Iranian Photographer Nominated for Leica Oskar Barnack Award 2020

A series of photos taken by a young Iranian photographer has been shortlisted for the Leica Oskar Barnack Award, an international photo contest held by Germany.

The photo series, dubbed “Cast Out of Heaven”, take by Iranian photographer Hashem Shakeri, has been nominated for the Leica Oskar Barnack Award 2020.

The photos depict the life of Iranian citizens who have been forced to leave capital Tehran because of deteriorating economic conditions and the constantly increasing prices of property.

In his series, Shekari has taken a look at the living situation in the newly-created satellite towns near Tehran.

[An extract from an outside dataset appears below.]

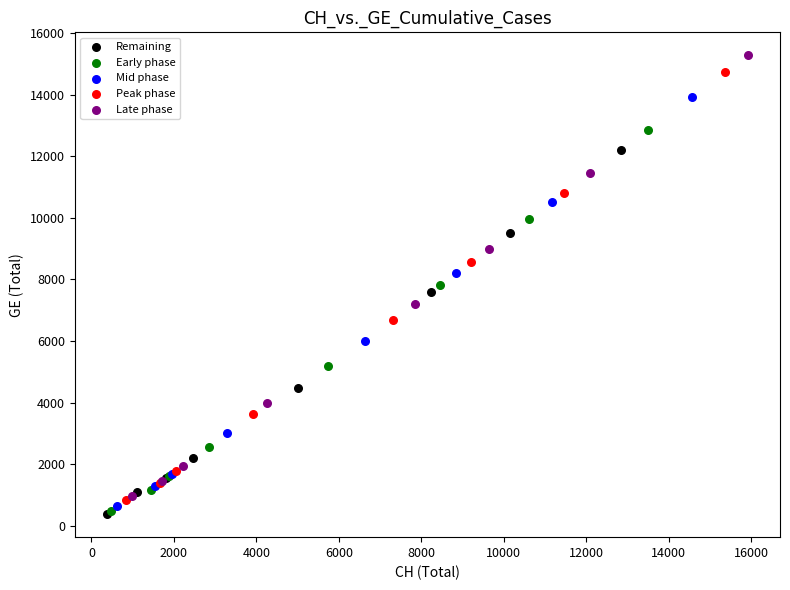

Which series contains the highest Y value?

Late phase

Born in 1988, Hashem Shakeri began his career as a photographer in 2007 and started professional activities in documentary photography in 2010 by travelling in Iran, Turkey, Korea and Malaysia. He has also worked with various Iranian news agencies as a photojournalist. Hashem has taken part in more than 50 national and international festivals and has won more than 10 awards so far. He also makes narrative films and documentaries.

In September 2019, Hashem was selected as one of the recipients of the annual Reportage Grants program offered by Getty Images, a world leader in visual communications. He was awarded $15,000 to pursue long-term documentary projects.

Shakeri was awarded the Getty Images’ grant for “An Elegy for the Death of Hamun” about the drying up of Lake Hamun and the transformation of a once fertile region and community into a desert in Iran’s southeastern province of Sistan and Baluchestan.

The Oskar Barnack Award, presented almost continuously since 1979, recognizes photography expressing the relationship between man and the environment.

The award was first presented in 1979, on the occasion of the 100th birth anniversary of Oskar Barnack (1879–1936), designer of the first Leica camera.

From 1914, Oskar Barnack used the prototype camera he developed, today known as the Ur-Leica, for photography.

He captured various events in entire series of photographs and became one of the earliest photographers to document the relationships between man and the environment. For instance, his photography of the floods in Germany’s Wetzlar in 1920 is now considered to be the first reportage series shot with a 35 mm still film camera.